Costs to respondent.
BISTLINE and JOHNSON, JJ., concur.
BOYLE, J., sat but did not participate.
I dissent to the majority's holding that "the district court correctly ruled that the portion of appellant's civil service benefits representing his years of service in the military are divisible military retirement benefits under I.C. § 32-713A." Ante at 108. The language of I.C. § 32-713A clearly indicates that it was intended to apply only to a division of military retirement benefits.
Idaho case law has firmly established that the clearly expressed intent of the legislature must be given effect, and rules of statutory construction are not applicable when the language of a statute is unambiguous. Sherwood v. Carter, 119 Idaho 246, 254, 805 P.2d 452 (1991); Ottesen ex rel. Edwards v. Board of Comm'rs of Madison County, 107 Idaho 1099, 695 P.2d 1238 (1985). When construing a statute, this Court must give its words their plain, usual and ordinary meaning. Sherwood v. Carter, supra; Walker v. Hensley Trucking, 107 Idaho 572, 691 P.2d 1187 (1984).

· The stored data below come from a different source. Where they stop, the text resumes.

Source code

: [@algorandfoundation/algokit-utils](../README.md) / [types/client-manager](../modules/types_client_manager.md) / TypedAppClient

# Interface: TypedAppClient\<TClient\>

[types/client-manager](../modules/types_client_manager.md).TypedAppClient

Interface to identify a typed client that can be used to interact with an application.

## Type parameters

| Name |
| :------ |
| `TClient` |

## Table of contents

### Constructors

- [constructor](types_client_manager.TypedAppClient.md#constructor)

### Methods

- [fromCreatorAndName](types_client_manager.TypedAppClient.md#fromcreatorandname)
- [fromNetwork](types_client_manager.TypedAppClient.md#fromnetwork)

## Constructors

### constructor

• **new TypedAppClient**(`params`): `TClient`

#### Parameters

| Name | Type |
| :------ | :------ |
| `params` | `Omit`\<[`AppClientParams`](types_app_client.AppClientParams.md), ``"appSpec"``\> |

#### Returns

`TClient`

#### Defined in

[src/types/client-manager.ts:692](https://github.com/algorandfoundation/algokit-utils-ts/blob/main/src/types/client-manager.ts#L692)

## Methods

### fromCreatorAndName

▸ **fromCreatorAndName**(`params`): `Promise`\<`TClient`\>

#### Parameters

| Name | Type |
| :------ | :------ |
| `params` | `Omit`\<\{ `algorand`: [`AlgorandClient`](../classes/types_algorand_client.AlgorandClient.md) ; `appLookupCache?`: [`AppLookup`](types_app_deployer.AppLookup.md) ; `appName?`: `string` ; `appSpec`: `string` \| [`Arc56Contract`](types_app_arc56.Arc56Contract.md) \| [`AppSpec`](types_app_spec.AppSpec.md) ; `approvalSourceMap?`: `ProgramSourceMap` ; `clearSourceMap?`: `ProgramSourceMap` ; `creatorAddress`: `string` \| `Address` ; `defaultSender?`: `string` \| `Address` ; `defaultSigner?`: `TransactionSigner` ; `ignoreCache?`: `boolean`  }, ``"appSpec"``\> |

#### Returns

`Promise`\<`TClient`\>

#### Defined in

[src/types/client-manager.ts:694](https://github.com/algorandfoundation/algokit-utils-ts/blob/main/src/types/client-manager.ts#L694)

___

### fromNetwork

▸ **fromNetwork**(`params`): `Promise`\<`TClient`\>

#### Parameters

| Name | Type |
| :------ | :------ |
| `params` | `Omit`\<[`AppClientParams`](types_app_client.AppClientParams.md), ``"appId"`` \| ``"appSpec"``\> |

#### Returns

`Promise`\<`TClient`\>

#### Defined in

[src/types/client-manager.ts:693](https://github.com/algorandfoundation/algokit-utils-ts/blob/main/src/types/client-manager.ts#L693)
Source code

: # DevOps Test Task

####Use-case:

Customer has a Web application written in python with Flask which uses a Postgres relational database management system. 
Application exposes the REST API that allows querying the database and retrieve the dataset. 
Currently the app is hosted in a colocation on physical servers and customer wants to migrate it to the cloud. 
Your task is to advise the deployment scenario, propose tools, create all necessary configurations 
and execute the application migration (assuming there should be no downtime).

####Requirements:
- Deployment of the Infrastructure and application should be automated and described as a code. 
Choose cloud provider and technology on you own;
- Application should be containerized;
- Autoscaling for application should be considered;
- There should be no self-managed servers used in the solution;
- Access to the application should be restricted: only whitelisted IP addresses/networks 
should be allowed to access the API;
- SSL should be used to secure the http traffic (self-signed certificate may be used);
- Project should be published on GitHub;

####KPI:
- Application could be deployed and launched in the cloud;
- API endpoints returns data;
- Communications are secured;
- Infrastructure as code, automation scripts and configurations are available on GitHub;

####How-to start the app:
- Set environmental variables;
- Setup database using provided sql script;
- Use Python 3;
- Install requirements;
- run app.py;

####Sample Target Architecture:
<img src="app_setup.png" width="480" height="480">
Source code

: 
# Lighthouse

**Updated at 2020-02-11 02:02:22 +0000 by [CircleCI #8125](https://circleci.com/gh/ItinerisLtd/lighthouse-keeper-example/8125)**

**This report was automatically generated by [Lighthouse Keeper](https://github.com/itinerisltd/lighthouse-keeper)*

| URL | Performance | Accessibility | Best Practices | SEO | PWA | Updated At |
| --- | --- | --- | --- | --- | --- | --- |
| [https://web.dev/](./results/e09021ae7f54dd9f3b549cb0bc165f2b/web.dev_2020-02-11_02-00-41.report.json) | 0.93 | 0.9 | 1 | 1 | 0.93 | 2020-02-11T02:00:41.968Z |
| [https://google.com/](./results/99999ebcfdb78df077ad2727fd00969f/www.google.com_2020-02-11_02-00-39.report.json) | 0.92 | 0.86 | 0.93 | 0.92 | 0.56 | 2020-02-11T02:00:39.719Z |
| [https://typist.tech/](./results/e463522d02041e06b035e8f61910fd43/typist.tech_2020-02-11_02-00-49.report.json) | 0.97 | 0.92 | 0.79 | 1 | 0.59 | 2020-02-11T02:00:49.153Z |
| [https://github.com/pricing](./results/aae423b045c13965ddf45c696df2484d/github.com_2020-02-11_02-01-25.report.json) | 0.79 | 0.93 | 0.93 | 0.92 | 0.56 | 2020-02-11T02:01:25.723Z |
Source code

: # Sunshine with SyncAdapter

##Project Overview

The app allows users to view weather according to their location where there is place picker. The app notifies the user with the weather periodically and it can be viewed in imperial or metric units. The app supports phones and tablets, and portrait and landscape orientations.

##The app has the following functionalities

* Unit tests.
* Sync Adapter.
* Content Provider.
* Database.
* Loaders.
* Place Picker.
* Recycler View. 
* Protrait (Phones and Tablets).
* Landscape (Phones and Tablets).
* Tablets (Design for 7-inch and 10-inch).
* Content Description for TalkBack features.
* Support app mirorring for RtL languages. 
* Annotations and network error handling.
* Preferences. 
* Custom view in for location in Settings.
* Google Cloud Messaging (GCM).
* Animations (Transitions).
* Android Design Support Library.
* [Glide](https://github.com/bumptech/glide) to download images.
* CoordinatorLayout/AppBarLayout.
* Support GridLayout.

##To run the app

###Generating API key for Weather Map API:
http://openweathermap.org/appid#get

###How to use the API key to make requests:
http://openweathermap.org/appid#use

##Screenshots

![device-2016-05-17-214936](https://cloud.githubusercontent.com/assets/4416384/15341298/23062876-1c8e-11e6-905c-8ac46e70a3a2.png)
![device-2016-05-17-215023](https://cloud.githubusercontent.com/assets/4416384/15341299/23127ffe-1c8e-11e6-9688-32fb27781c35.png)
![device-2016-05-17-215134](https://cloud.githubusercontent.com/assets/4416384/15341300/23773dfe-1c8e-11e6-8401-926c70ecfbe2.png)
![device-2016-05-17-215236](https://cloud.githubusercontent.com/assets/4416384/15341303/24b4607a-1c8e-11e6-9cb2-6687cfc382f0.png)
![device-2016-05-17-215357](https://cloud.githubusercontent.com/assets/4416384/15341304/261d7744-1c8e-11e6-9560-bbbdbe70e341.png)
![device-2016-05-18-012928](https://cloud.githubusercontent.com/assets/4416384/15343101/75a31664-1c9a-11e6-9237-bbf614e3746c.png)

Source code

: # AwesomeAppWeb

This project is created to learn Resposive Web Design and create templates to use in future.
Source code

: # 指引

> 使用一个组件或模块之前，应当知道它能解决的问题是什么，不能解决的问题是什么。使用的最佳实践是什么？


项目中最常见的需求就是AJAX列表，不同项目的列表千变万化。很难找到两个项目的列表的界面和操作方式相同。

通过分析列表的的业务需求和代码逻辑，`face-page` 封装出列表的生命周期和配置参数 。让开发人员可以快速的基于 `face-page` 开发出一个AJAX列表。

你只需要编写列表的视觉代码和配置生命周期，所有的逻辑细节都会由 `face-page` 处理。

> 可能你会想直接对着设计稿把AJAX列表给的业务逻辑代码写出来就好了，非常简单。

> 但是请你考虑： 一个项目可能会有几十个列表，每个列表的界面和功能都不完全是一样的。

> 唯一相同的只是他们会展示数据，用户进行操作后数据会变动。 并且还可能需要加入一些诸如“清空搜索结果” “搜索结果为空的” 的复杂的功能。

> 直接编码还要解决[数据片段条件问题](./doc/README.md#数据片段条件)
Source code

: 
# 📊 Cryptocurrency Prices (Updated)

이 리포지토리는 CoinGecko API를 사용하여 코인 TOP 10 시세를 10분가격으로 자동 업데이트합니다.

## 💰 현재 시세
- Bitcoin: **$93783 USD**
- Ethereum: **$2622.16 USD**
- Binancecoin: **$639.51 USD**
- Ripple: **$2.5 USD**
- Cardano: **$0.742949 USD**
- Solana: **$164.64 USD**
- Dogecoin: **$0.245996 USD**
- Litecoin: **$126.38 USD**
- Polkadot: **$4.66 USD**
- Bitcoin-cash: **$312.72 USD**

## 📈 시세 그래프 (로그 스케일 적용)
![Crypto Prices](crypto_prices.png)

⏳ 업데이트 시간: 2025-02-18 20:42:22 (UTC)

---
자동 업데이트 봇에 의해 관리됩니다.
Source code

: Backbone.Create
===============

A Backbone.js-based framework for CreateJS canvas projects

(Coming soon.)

I.C. § 32-713A provided a means for modifying a judgment and decree of divorce so as to divide "military retirement benefits payable on or after February 1, 1983." Because this statutory language is not ambiguous, we should give the language its plain, usual and ordinary meaning and limit application of the statute to a subsequent division of "military retirement benefits." Sherwood v. Carter, supra.

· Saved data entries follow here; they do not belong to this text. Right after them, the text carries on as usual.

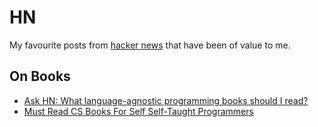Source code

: # HN
My favourite posts from [hacker news](https://news.ycombinator.com) that have been of value to me.

## On Books
- [Ask HN: What language-agnostic programming books should I read?](https://news.ycombinator.com/item?id=14486657)
- [Must Read CS Books For Self Self-Taught Programmers](https://news.ycombinator.com/item?id=2414280)
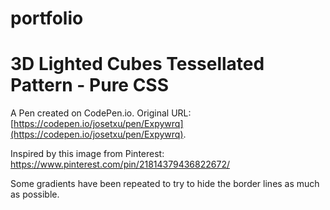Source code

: # portfolio
# 3D Lighted Cubes Tessellated Pattern - Pure CSS

A Pen created on CodePen.io. Original URL: [https://codepen.io/josetxu/pen/Expywrq](https://codepen.io/josetxu/pen/Expywrq).

Inspired by this image from Pinterest:  
https://www.pinterest.com/pin/21814379436822672/

Some gradients have been repeated to try to hide the border lines as much as possible.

Accordingly, application of I.C. § 32-713A is inappropriate under the facts of this case. The record clearly demonstrates that Mr. Leatherman surrendered his entire military retirement benefit in September, 1982, and as a result he became ineligible to receive military pension benefits at any time in the future. Mr. Leatherman had no military pension benefits payable after February 1, 1983. Thus, any military retirement benefits to which he might have been entitled in the past were not available for division in a modification proceeding.
Furthermore, Mr. Leatherman's existing civil service annuity clearly does not come within the terms of I.C. § 32-713A. I.C. § 32-713A is expressly limited to military retirement benefits and makes no mention of veteran disability benefits, civil service or other pensions or annuities. Similarly, I.C. § 32-713A does not address credit for time served in the military for purposes of determining a civil service annuity, nor does it provide for tracing of transferred military retirement benefits to other retirement plans. To the contrary, the statute is expressly limited to "military retirement benefits payable on or after February 1, 1983." Had the legislature intended a broader scope, it would not have included in I.C. § 32-713A such narrow language referring only to military retirement benefits.
Accordingly, I.C. § 32-713A is inapplicable to this case, as it provides no basis for dividing Mr. Leatherman's present civil service annuity. The majority errs by holding otherwise.